*EXERCISE PASSAGE*
• • • • •

6.1.23

State of the Hospital Address

by Carlan

This is an extract from the message I shared with our teammates at the start of the year. It has been edited slightly for this audience. I hope it will encourage you too.


L’essentiel est invisible aux yeux; ce n’est qu’avec le cœur qu’on voit. -Antoine St-Exupéry
(The essential is invisible to our eyes; it is only with the heart that one [truly] sees.)


God gave Kibuye Hope Hospital many good gifts in 2022. Not least among these is the presence of two Samaritan’s Purse post-resident doctors, Drs Ben Roose & Selina Thomas. We struggled in other areas of staffing last year, particularly without a DAAF, but specialist physician coverage was on solid footing. With four surgeons (plus some short- / medium-term help) and three family doctors, residency training moves forward. PAACS officially started their second class this month and FM is getting ready to submit their dossier for internal and external reviews. We also hosted five visiting residents/fellows in FM, ophthalmology, and emergency medicine, a record number for Kibuye.

When wells and fuel ran dry in the middle of the year, God brought us some amazing encouragement via outside support. MSF (Doctors Without Borders) took over paying for severe malaria cases. We performed 61 cleft lips / palate repairs (with the support of SmileTrain), put in about 300 intramedullary nails (a way to surgically fix a broken leg bone) from SIGN — making us #10 in the world, and enrolled over 30 kids in the only retinoblastoma program in the region (sponsored by SEE International). AMH (African Mission Healthcare) continues to support this work and help us fundraise for big projects like the massive Peds Building (which hit max capacity in its first year in usage, BTW). And of course our mission, Serge, continues to shower us with financial, logistical, and spiritual support. Our hospital was able to score maximum points in our quality of clinical care evaluations that happen every quarter. Things are getting better. There is much room to grow, but progress abounded in 2022.

For the year upcoming, I hope to see the hospital take greater strides towards community and organizational sustainability. Caleb is building our capacity to be totally grid-independent for water and power. Michael is setting the stage for an information technology revolution at Kibuye with distributed digital X-rays and improved charting / tracking software applications. With the new leadership structure of IMeLEA in place, we are hoping to move Kibuye Hope Hospital towards greater financial independence, with a large part of that being an upgrade to National Referral Hospital status. I’m personally committed to getting some additional quality measures in place and executed effectively.


Some of these are bold goals, audacious even in the face of years of struggle and difficulty to chart a new course, but I believe that God has given us the right team at the right time to accomplish these and many other good works in the year ahead. But I want to leave you with one number and one story that I think illustrate the best work we have to do here, that doesn’t require anything other than showing up for our patients, students, and colleagues every day.

1523

That’s the number of patients whom God saved at the hospital in the last twelve months…at least that the chaplains know about. With the median US church attendance being 65 according to a 2021 study by Lifeway, that is like planting >23 churches in a year!

And maybe not all of those are new conversions or good soil that will bear fruit 30-, 60-, and 100-fold, but many are like Divine* (not her real name), a 32 year old woman whose husband left her when she delivered their 3rd stillborn baby. She was destitute and paralyzed by despair. Where could she go? What would she do? Yet into her dark cell of depression and abandonment shone a ray of hope from one of our chaplains. Could he pray with her? OK, I guess so.


He shared with her about true Hope. She repented of her sins and confessed Jesus Christ as Savior and Lord that day.  That painful, horrible day had brought new life to Divine’s soul and she was released from the fear of the hex placed on her by a neighbor, freed from the shame of being unable to bear children and now being a functional widow, filled with a love everlasting that wasn’t at all based on who she was or what she had done but on who Christ is and what He did.

Let us press on into 2023 and pray that our Master and Friend will continue using us as He reaches into the brokenness of our world to bring forth beauty and grace!

• • • • •

*DATA PROVIDED*

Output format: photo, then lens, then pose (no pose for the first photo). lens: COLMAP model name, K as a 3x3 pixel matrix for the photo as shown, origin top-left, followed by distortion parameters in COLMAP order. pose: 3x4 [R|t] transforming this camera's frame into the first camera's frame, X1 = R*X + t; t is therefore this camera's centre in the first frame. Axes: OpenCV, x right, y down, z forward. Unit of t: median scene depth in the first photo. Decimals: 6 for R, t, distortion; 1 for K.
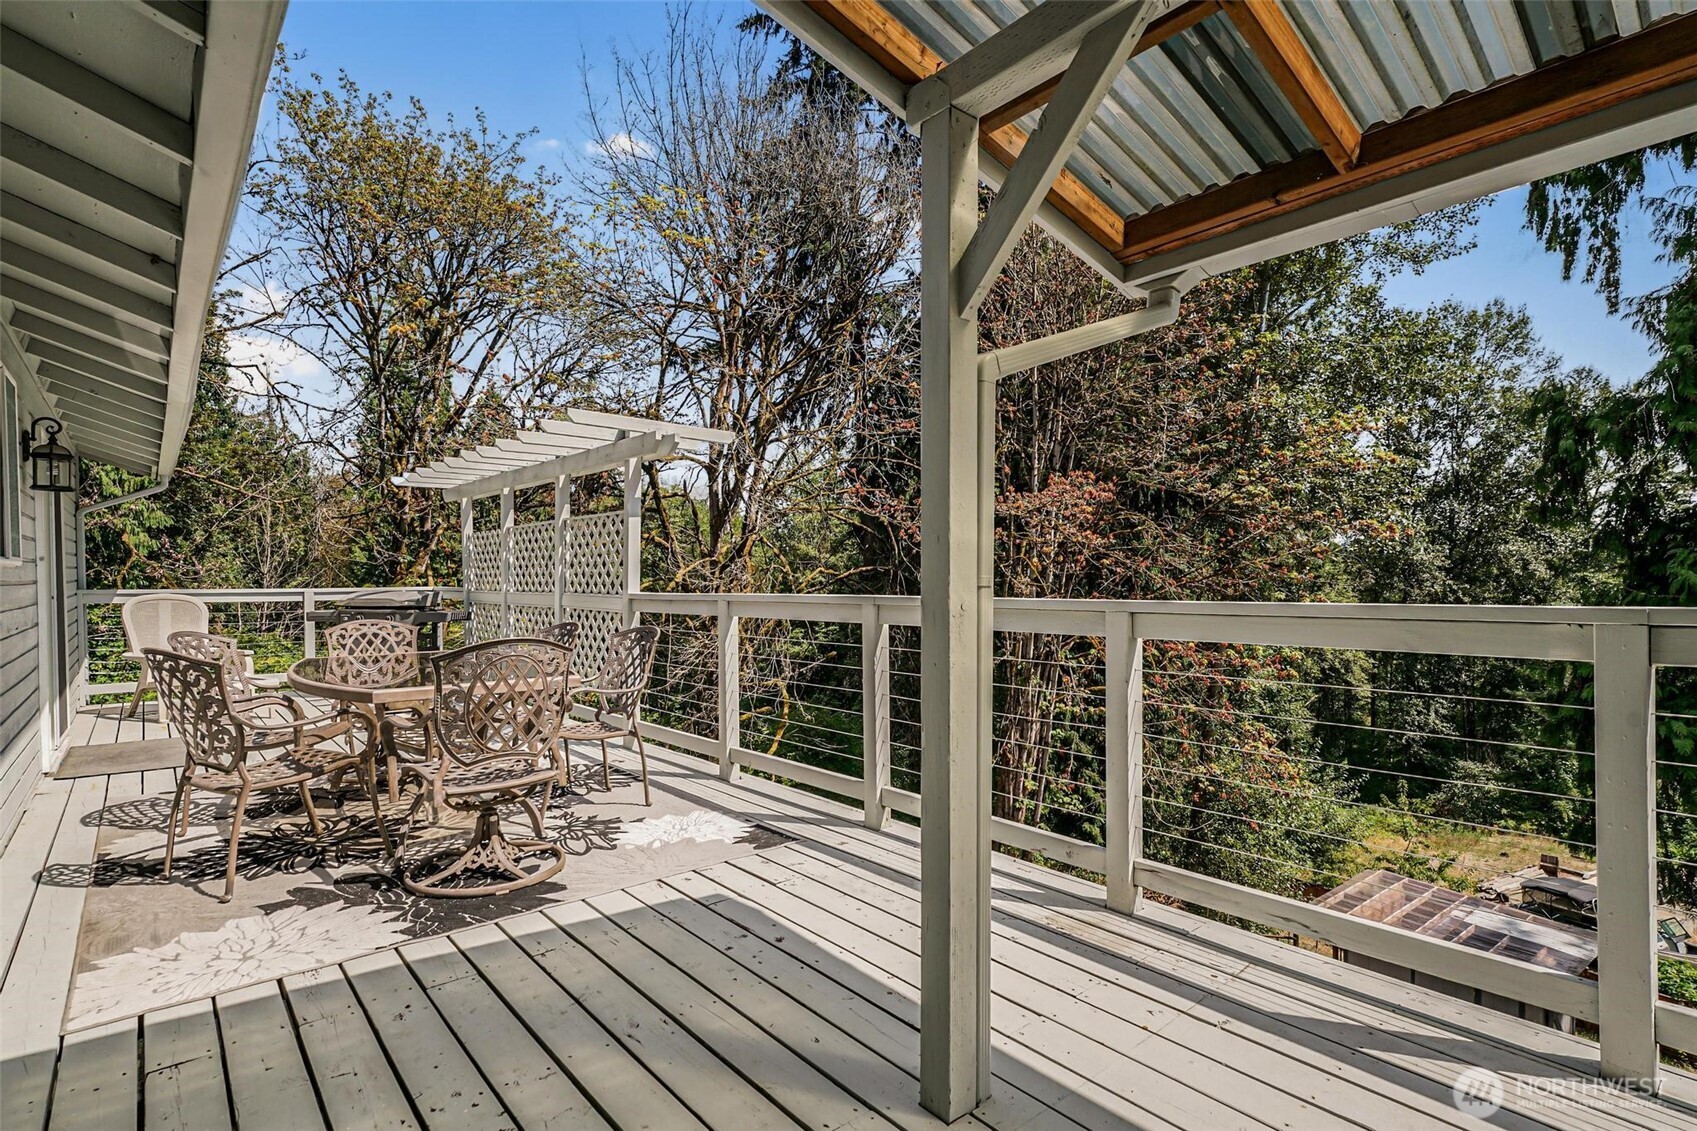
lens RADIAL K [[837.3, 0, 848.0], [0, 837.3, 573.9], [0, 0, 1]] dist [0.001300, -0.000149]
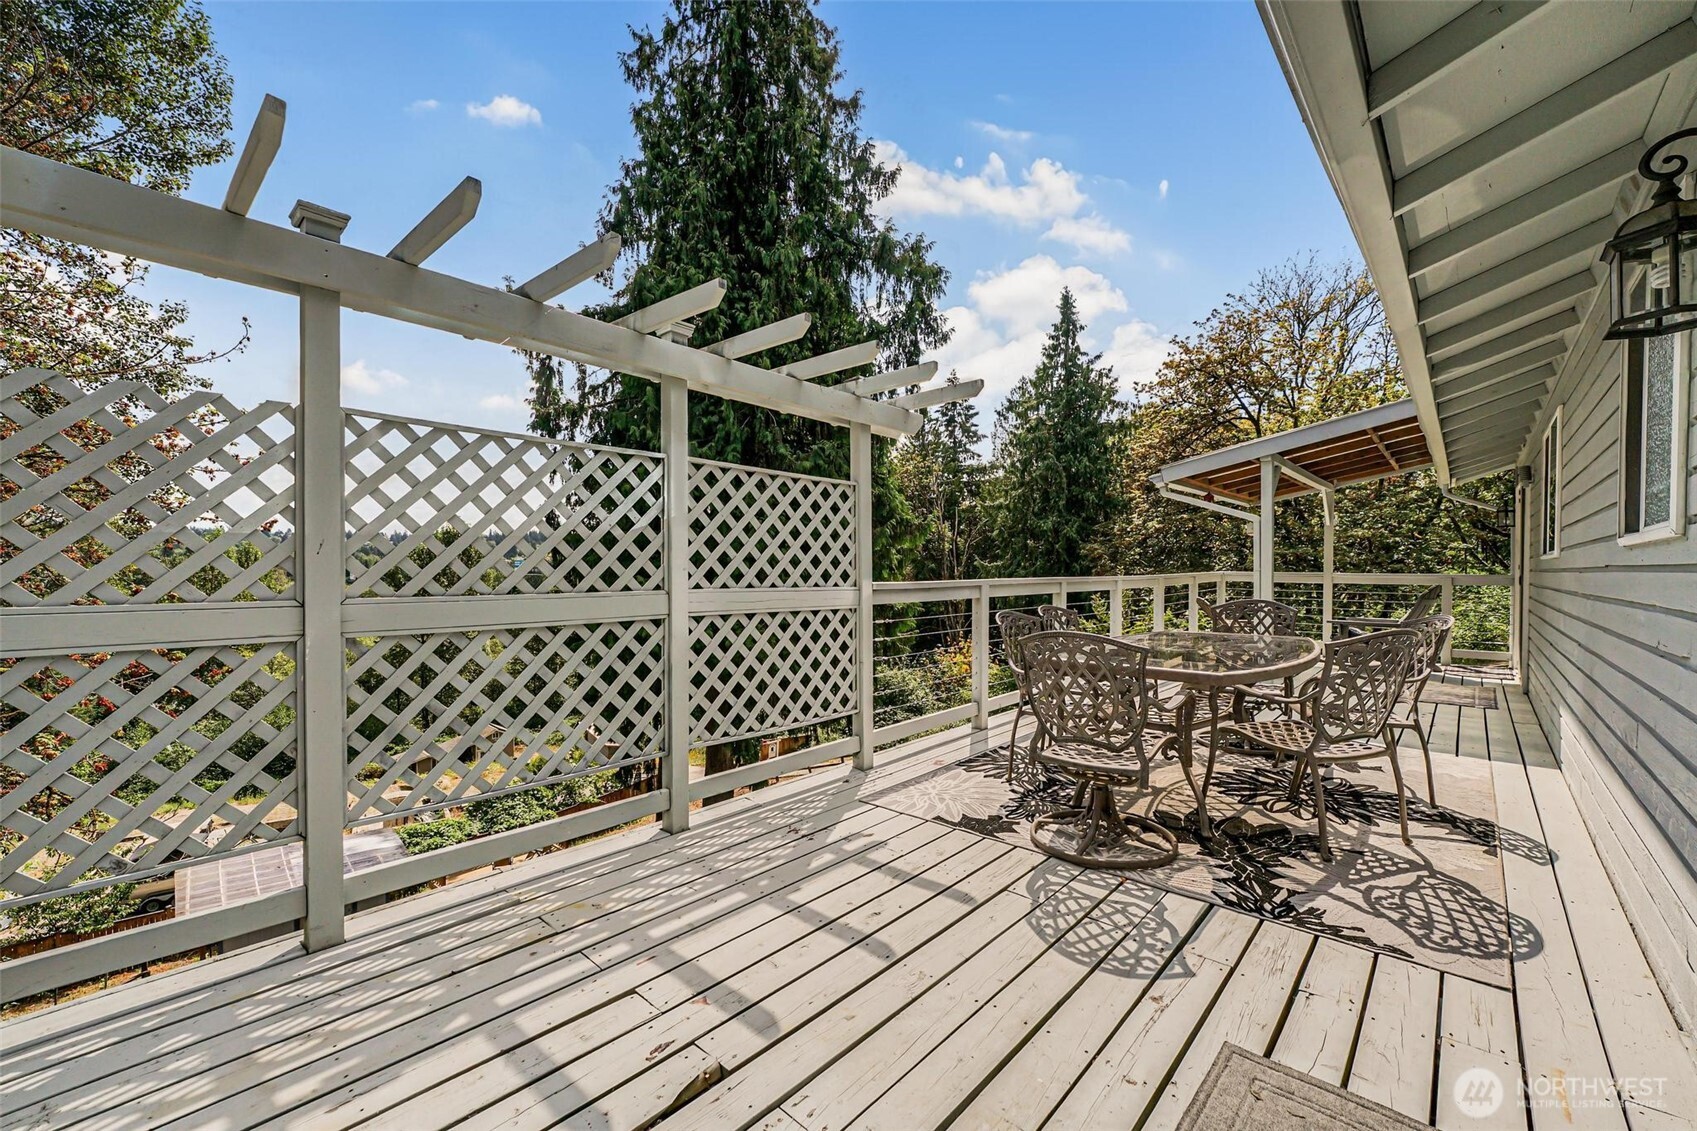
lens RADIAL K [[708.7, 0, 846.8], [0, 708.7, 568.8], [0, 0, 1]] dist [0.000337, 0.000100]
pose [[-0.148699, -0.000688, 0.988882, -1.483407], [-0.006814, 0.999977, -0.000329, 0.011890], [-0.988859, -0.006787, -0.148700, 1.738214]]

• • • • •

*WHAT TO DO*
Could you write out the hospital address passage above from "L’essentiel est invisible" to "one [truly] sees.)", word for word?

*RESPONSE AREA*
L’essentiel est invisible aux yeux; ce n’est qu’avec le cœur qu’on voit. -Antoine St-Exupéry
(The essential is invisible to our eyes; it is only with the heart that one [truly] sees.)